Title:
Bumi Manusia (The Earth of Mankind)
Author:
Pramoedya Ananta Toer
Publisher:
Lentera Dipantara
Published:
2005 (first published 1975)
Pages:
535p
ISBN:
9789799731234
Borrowed from HelvrySinaga
Namanya minke (baca: Mingke), tokoh
yang digunakan oleh Pram untuk menggambarkan Indonesia di akhir 1800 hingga
awal 1900 yang oleh sejarah kita tercatat sebagai masa awal Kebangkitan
National. Diceritakan dengan latar Surabaya dan Wonokromo serta beberapa kota
lain di Provinsi yang kita kenal sekarang dengan nama Jawa Timur. Zaman yang
digambarkan Pram dalam buku ini, mungkin sekilas pernah kita pelajari lewat
pelajaran sejarah di sekolah, namun karena metode yang saya temukan hanyalah, mencatat
buku sampai habis, maka hanya sedikit ingatan yang tersisa dari halaman-halaman
buku yang entah dimana sekarang. Kisah Minke bermula di tahun 1898, saat itu
dia adalah siswa H.B.S, sebuah sekolah Belanda. Ia mengaku pribumi, namun semua
orang tahu, untuk masuk ke H.B.S, kalau bukan totok (orang Eropa asli) atau Indo (campuran), pastilah si
pribumi dijamin oleh sebuah kedudukan yang cukup tinggi.
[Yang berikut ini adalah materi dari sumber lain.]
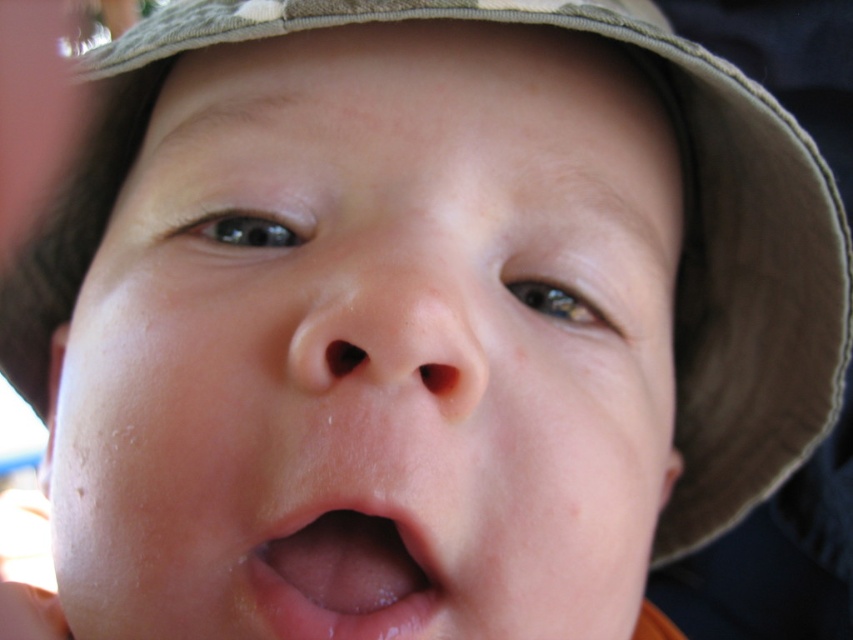
What are the coordinates of the smooth skin face at center?

The smooth skin face at center is located at coordinates point (374, 346).

Based on the scene description, which object has a greater width when comparing the smooth skin face at center and the pink smooth lips at center?

The smooth skin face at center has a greater width than the pink smooth lips at center according to the description.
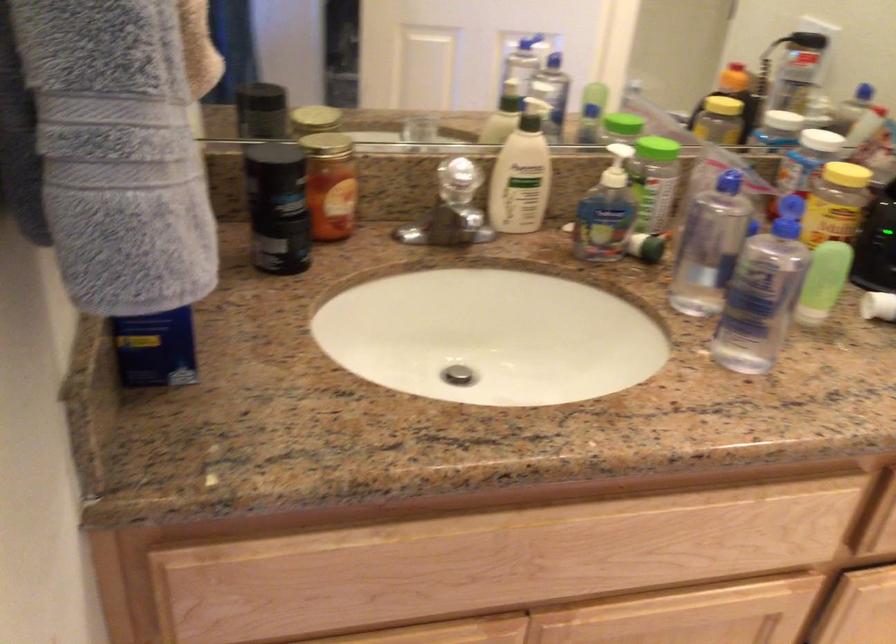
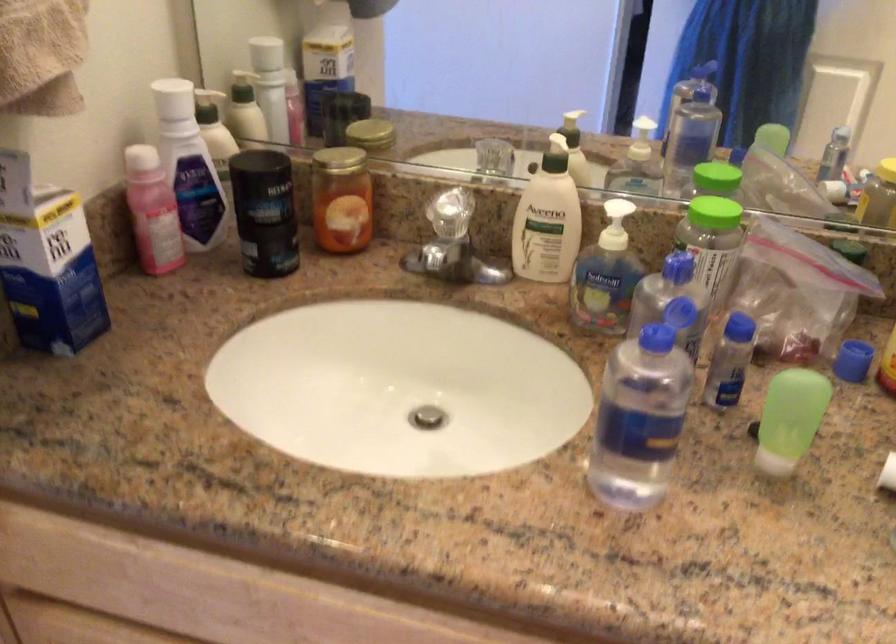
Locate, in the second image, the point that corresponds to point 298,203 in the first image.

(264, 212)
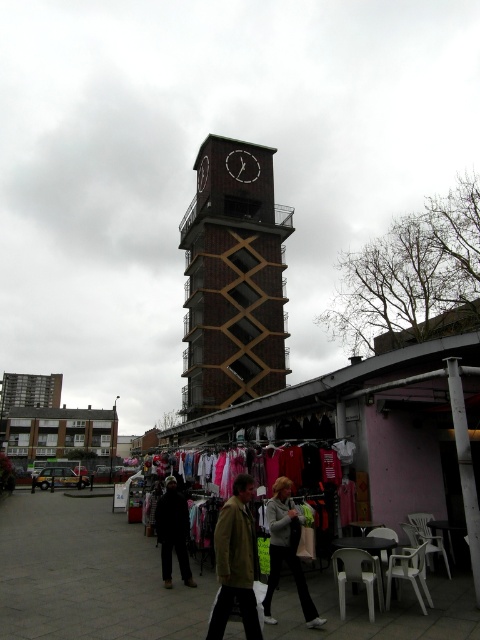
Question: Which object is the closest to the dark fabric jacket at center?

Choices:
 (A) green textured jacket at center
 (B) brown brick clock tower at center

Answer: (A)

Question: Does green textured jacket at center have a larger size compared to gray fleece jacket at center?

Choices:
 (A) no
 (B) yes

Answer: (A)

Question: Which object is closer to the camera taking this photo?

Choices:
 (A) white wooden clock at center
 (B) green textured jacket at center
 (C) brown brick clock tower at center
 (D) gray fleece jacket at center

Answer: (B)

Question: Is brown brick clock tower at center wider than white wooden clock at center?

Choices:
 (A) no
 (B) yes

Answer: (B)

Question: Considering the real-world distances, which object is farthest from the white wooden clock at center?

Choices:
 (A) brown brick clock tower at center
 (B) dark fabric jacket at center

Answer: (B)

Question: Is black matte clock at upper center positioned behind white wooden clock at center?

Choices:
 (A) yes
 (B) no

Answer: (A)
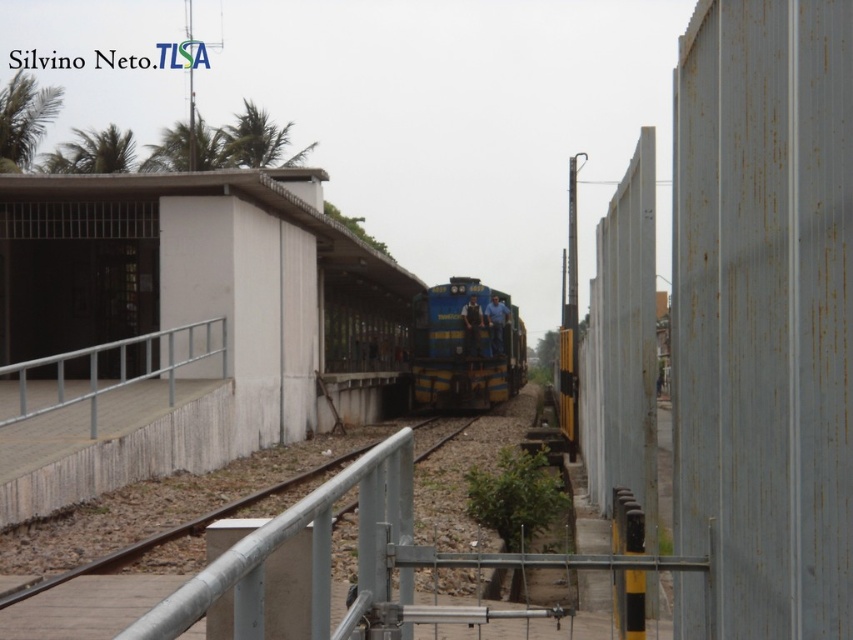
You are a maintenance worker on the train approaching the white concrete platform at left. You need to reach the silver metallic handrail at lower left once you arrive. Can you step directly from the platform to the handrail without needing a ladder?

The distance between the white concrete platform at left and the silver metallic handrail at lower left is 15.47 feet, which is quite large. You would need a ladder or some other equipment to safely reach the handrail from the platform.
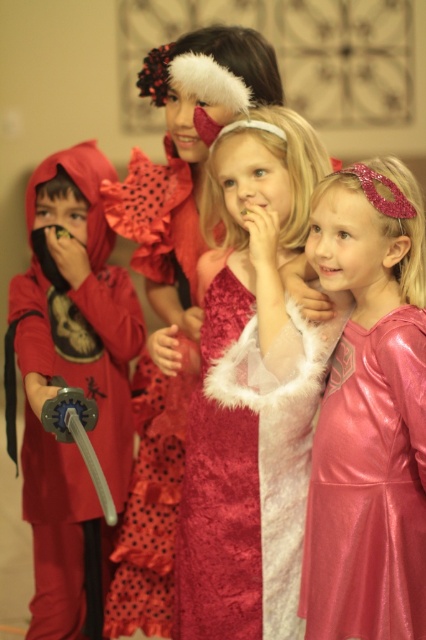
Question: Is matte red costume at left wider than fuzzy pink dress at center?

Choices:
 (A) yes
 (B) no

Answer: (B)

Question: Which of the following is the closest to the observer?

Choices:
 (A) fuzzy pink dress at center
 (B) matte red costume at left
 (C) shiny pink dress at center

Answer: (C)

Question: Which of these objects is positioned farthest from the matte red costume at left?

Choices:
 (A) fuzzy pink dress at center
 (B) shiny pink dress at center

Answer: (B)

Question: Does shiny pink dress at center come behind matte red costume at left?

Choices:
 (A) no
 (B) yes

Answer: (A)

Question: Does shiny pink dress at center appear on the right side of fuzzy pink dress at center?

Choices:
 (A) no
 (B) yes

Answer: (B)

Question: Which point is farther to the camera?

Choices:
 (A) (42, 456)
 (B) (376, 282)
 (C) (296, 460)

Answer: (A)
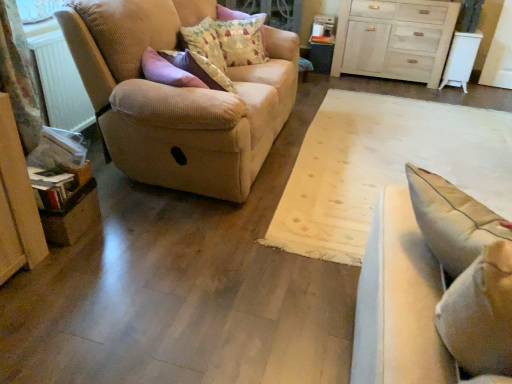
Question: Is patterned fabric pillow at upper center, which is the 2th pillow in front-to-back order, smaller than white plastic radiator at left?

Choices:
 (A) no
 (B) yes

Answer: (A)

Question: Is patterned fabric pillow at upper center, which is the 2th pillow in front-to-back order, not within white plastic radiator at left?

Choices:
 (A) no
 (B) yes

Answer: (B)

Question: Is patterned fabric pillow at upper center, which is the 2th pillow in front-to-back order, to the right of white plastic radiator at left from the viewer's perspective?

Choices:
 (A) yes
 (B) no

Answer: (A)

Question: Can white plastic radiator at left be found inside patterned fabric pillow at upper center, which is the 2th pillow in front-to-back order?

Choices:
 (A) no
 (B) yes

Answer: (A)

Question: From a real-world perspective, is patterned fabric pillow at upper center, which is the 2th pillow in front-to-back order, on white plastic radiator at left?

Choices:
 (A) yes
 (B) no

Answer: (A)

Question: Is patterned fabric pillow at upper center, marked as the first pillow in a back-to-front arrangement, taller than white plastic radiator at left?

Choices:
 (A) no
 (B) yes

Answer: (A)

Question: Is light beige fabric studio couch at right, positioned as the 2th studio couch in back-to-front order, oriented away from white plastic radiator at left?

Choices:
 (A) no
 (B) yes

Answer: (A)

Question: Is light beige fabric studio couch at right, which is counted as the first studio couch, starting from the right, wider than white plastic radiator at left?

Choices:
 (A) no
 (B) yes

Answer: (B)

Question: Considering the relative positions of light beige fabric studio couch at right, positioned as the 2th studio couch in back-to-front order, and white plastic radiator at left in the image provided, is light beige fabric studio couch at right, positioned as the 2th studio couch in back-to-front order, to the right of white plastic radiator at left from the viewer's perspective?

Choices:
 (A) no
 (B) yes

Answer: (B)

Question: Is light beige fabric studio couch at right, acting as the first studio couch starting from the front, oriented towards white plastic radiator at left?

Choices:
 (A) no
 (B) yes

Answer: (A)

Question: Is light beige fabric studio couch at right, acting as the first studio couch starting from the front, bigger than white plastic radiator at left?

Choices:
 (A) no
 (B) yes

Answer: (B)

Question: Would you say light beige fabric studio couch at right, positioned as the 2th studio couch in back-to-front order, is outside white plastic radiator at left?

Choices:
 (A) yes
 (B) no

Answer: (A)

Question: Is the position of fluffy cotton pillow at upper center, placed as the 2th pillow when sorted from back to front, less distant than that of beige corduroy couch at left, which appears as the first studio couch when viewed from the left?

Choices:
 (A) no
 (B) yes

Answer: (A)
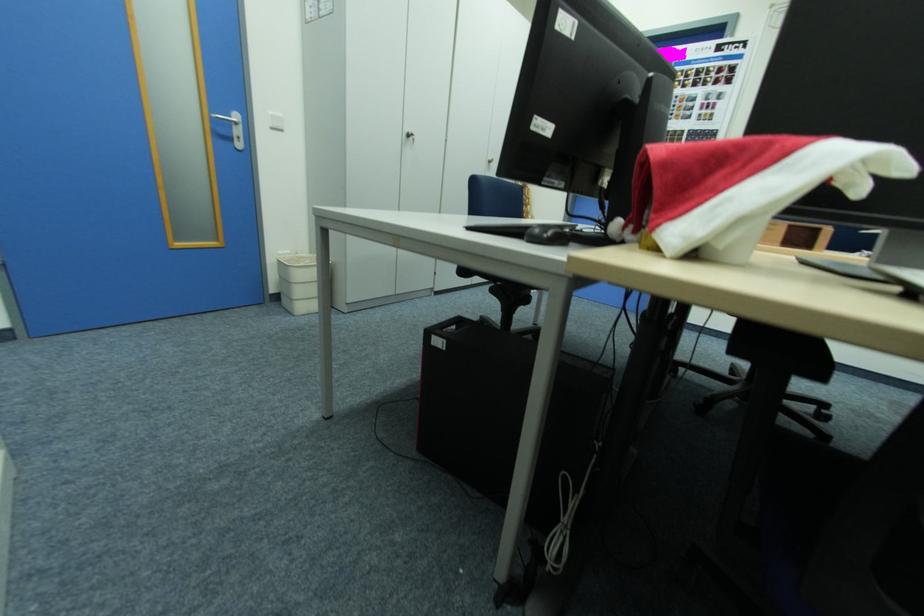
Where is `black computer tower`? This screenshot has width=924, height=616. black computer tower is located at coordinates (504, 411).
Minke tak pernah mengakui jaminan itu, Ia memperkenalkan dirinya sebagai Minke,
tanpa nama keluarga, seorang pribumi.
Jauh sebelum Eropa beradab, bangsa Yahudi dan
Cina telah menggunakan nama marga. Adanya hubungan dengan bangsa-bangsa lain
yang menyebabkan Eropa tahu pentingnya nama keluarga…Kalau pribumi tak punya
nama keluarga, memang karena mereka tidak atau belum membutuhkan, dan itu tidak
berarti hina. Kalau Nederland tak punya Prambanan dan Borobudur, jelas pada
jamannya Jawa lebih maju daripada Nederland (saya lupa catat hal-nya, bukunya
sudah dikembalikan :D)
Sebagai seorang pribumi, Minke membaca
dan menulis dalam bahasa Belanda sebanding bahkan lebih baik dari mereka yang
berdarah totok. Lalu suatu ketika, atas ajakan teman sekelasnya, Minke
berkunjung ke sebuah rumah mewah, jenis rumah yang tak pernah dimasukinya dan
yang ia yakini adalah milik orang Belanda. Kunjungannya itu mengenalkannya
pada Annelies, seorang gadis yang
digambarkan Pram menandingi kecantikan bidadari yang turun dari kayangan. Minke
pun jatuh cinta. Seakan nasib berpihak padanya, Ibu gadis itu, yang dikenal
dengan nama Nyai Ontosoroh seperti mendukung keberadaannya di rumah itu,
mendorong Annelies untuk menemani Minke mengelilingi rumah mereka yang berujung
pada semakin terperosoknya Minke dalam kekaguman akan kecantikan Annelies.